The minister’s announcement turned out to be premature as the state lacked the capacity to back his promise. “The state seems to be doing only foolish things and the centre is supporting only weavers and traders, most of who are in the north, in places like Varanasi. Who do we go to with our issues?” asks Shanta Kumar, a silk farmer from Karnataka’s Davanagere district. India is the second largest producer of silk in the world. Half of India’s silk is produced in Karnataka. Heavy rains in silk producing districts of Ramanagara, Mysuru, Chikballapur and Kolar have filled the silk cocoons with moisture. “The cocoon needs to be dry and soft and not hard like this,” KM Jaffar, a reeler, tells us, pressing a cocoon from a farmer’s produce. “We’ll need up to 10 kilograms of such substandard cocoons to produce one kilo of pure silk. This is leaving us with no profit,” he says. Another reason attributed to the low prices is the 5% GST on silk yarn and fabric. Farmers and reelers say this is passed down the supply chain, because of which they have to bear the extra burden. Farmers also say that silk yarn imported from China is preferred by weavers for its low price and this has put the domestic market in further peril.
A temporary setback
The State Department of Sericulture and the Central Silk Board (CSB), a statutory body under the Union Ministry of Textiles, say this is only a temporary setback. The CSB is a research and development organisation whose mandate is to provide technical and technological support to the silk industry. “We are constantly working to improve productivity and reduce risk factors and believe the rates should improve again soon,” adds the official. KS Manjunath, commissioner for sericulture development, Karnataka, says that the decline in prices is the result of surplus in supply as well as the excessive rains. “As more and more farmers are getting into sericulture there is a lot of supply of silk cocoons. Silk farmers are getting eight to ten crops in a year now.
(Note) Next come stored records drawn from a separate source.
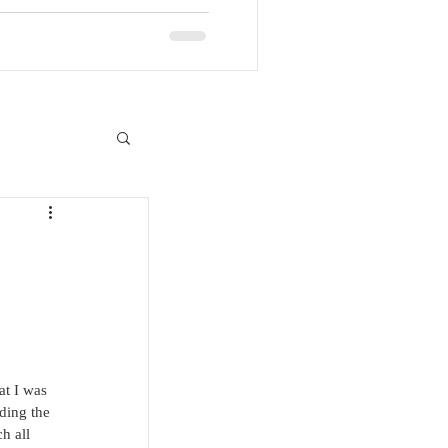
at I was 
ding the 
h all 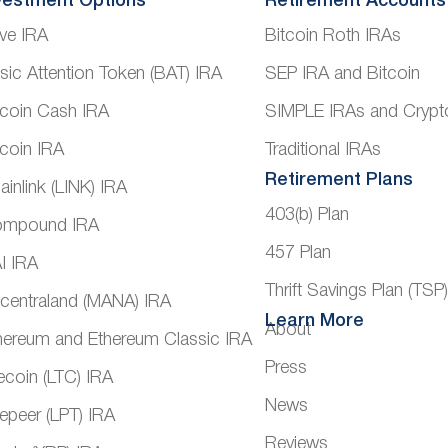
vestment Options
Retirement Accounts
ve IRA
Bitcoin Roth IRAs
sic Attention Token (BAT) IRA
SEP IRA and Bitcoin
tcoin Cash IRA
SIMPLE IRAs and Crypt
tcoin IRA
Traditional IRAs
Retirement Plans
ainlink (LINK) IRA
403(b) Plan
mpound IRA
457 Plan
I IRA
Thrift Savings Plan (TSP
centraland (MANA) IRA
Learn More
About
hereum and Ethereum Classic IRA
Press
tecoin (LTC) IRA
News
vepeer (LPT) IRA
Reviews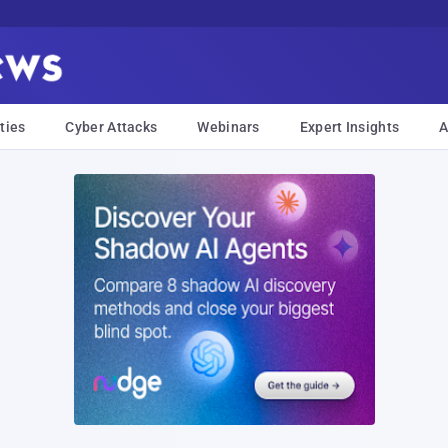
ties
Cyber Attacks
Webinars
Expert Insights
A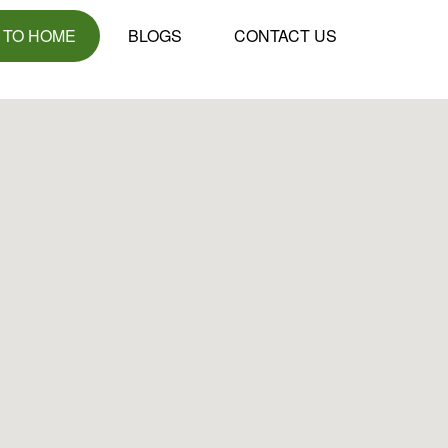
 TO HOME
BLOGS
CONTACT US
We’re providing subsidies to farmers for setting up rearing houses, medicines for plants and other equipment and are ready to help them in any other way we can,” he says.
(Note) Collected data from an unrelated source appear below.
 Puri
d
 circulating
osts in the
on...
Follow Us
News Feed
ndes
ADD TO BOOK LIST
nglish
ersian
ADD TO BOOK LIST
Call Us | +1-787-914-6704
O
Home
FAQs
Munshi Basaiah, deputy director of sericulture in Ramanagara, concedes that low rates have led to low profit margins for the farmers. “This is where farmers from all over the country get the best prices for their cocoons between February and May, and then August through October. We have sanctioned 52 automatic silk reeling machines which produce world-class silk. Once these machines are up and running, the quality of the silk thread will also improve and both reelers and farmers should get better profits,” he says.